In terms of mathematical ability, it set new records in tests such as AIME 2024 and CNMO 2024, surpassing all known open-source and closed-source models. Additionally, its generation speed improved by 200% compared to the previous generation, reaching 60 TPS, significantly enhancing user experience.

According to an analysis by the independent evaluation site Artificial Analysis, DeepSeek-V3 surpassed other open-source models on several key metrics and performed on par with the world's top closed-source models GPT-4o and Claude-3.5-Sonnet.

The core technological advantages of DeepSeek-V3 include:

Mixture of Experts (MoE) Architecture: DeepSeek-V3 has 671 billion parameters, but in actual operation, only 37 billion parameters are activated for each input. This selective activation greatly reduces computational costs while maintaining high performance.
Multi-Head Latent Attention (MLA): This architecture has been validated in DeepSeek-V2 and enables efficient training and inference.
Load Balancing Strategy without Auxiliary Loss: This strategy aims to minimize the negative impact of load balancing on model performance.
Multi-Token Prediction Training Objective: This strategy enhances the overall performance of the model.
Efficient Training Framework: Utilizing the HAI-LLM framework, it supports 16-way Pipeline Parallelism (PP), 64-way Expert Parallelism (EP), and ZeRO-1 Data Parallelism (DP), and reduces training costs through various optimization methods.

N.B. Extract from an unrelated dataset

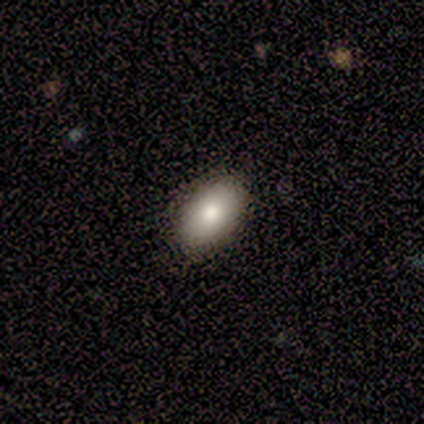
smooth 100%, featured or disk 0%, star or artifact 0%. Down the decision tree: how rounded — in between (100%); merging — none (67%).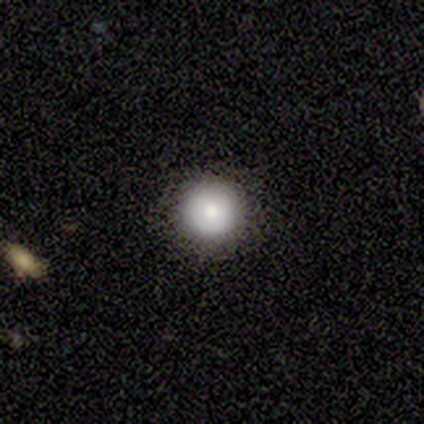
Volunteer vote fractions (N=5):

More importantly, the training cost of DeepSeek-V3 is only $5.58 million, far lower than the $78 million training cost of GPT-4. Moreover, its API service pricing continues to follow a user-friendly approach.

Input tokens cost only 0.5 yuan per million (cache hit) or 2 yuan (cache miss), while output tokens cost only 8 yuan per million.

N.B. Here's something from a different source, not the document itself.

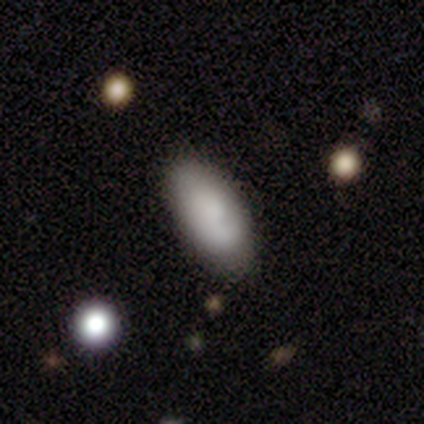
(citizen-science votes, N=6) smooth 100%, featured or disk 0%, star or artifact 0%. Down the decision tree: how rounded — in between (100%); merging — none (83%).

The Financial Times described it as "a dark horse that has shocked the international tech community," believing its performance is comparable to well-funded American competitors like OpenAI. Chris McKay, founder of Maginative, further pointed out that the success of DeepSeek-V3 may redefine the established methods of AI model development.

In other words, the success of DeepSeek-V3 is also seen as a direct response to the U.S. export restrictions on computing power, as this external pressure has stimulated innovation in China.

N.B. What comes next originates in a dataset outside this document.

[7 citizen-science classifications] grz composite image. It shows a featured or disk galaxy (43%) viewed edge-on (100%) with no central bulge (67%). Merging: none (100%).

DeepSeek Founder Liang Wenfeng, the Low-Key Genius from Zhejiang University

The rise of DeepSeek has left Silicon Valley restless, and its founder Liang Wenfeng perfectly embodies the traditional Chinese trajectory of genius—achieving success at a young age and remaining relevant over time.

A good AI company leader needs to understand both technology and business, have vision and pragmatism, possess innovative courage and engineering discipline. This type of interdisciplinary talent is itself a scarce resource.

At 17, he was admitted to Zhejiang University, majoring in Information and Electronic Engineering. At 30, he founded Hquant and began leading a team to explore fully automated quantitative trading. Liang Wenfeng's story confirms that geniuses always do the right thing at the right time.

2010: With the launch of the CSI 300 stock index futures, quantitative investment welcomed development opportunities, and the Hquant team quickly grew its proprietary capital.
2015: Liang Wenfeng co-founded Hquant with alumni, launching the first AI model the following year, which implemented trading positions generated by deep learning.
2017: Hquant claimed to have fully AI-optimized its investment strategies.
2018: Established AI as the company's main development direction.
2019: The asset management scale exceeded 10 billion yuan, becoming one of the "four giants" in domestic quantitative private equity.
2021: Hquant became the first quantitative private equity firm in China to surpass a scale of 100 billion yuan.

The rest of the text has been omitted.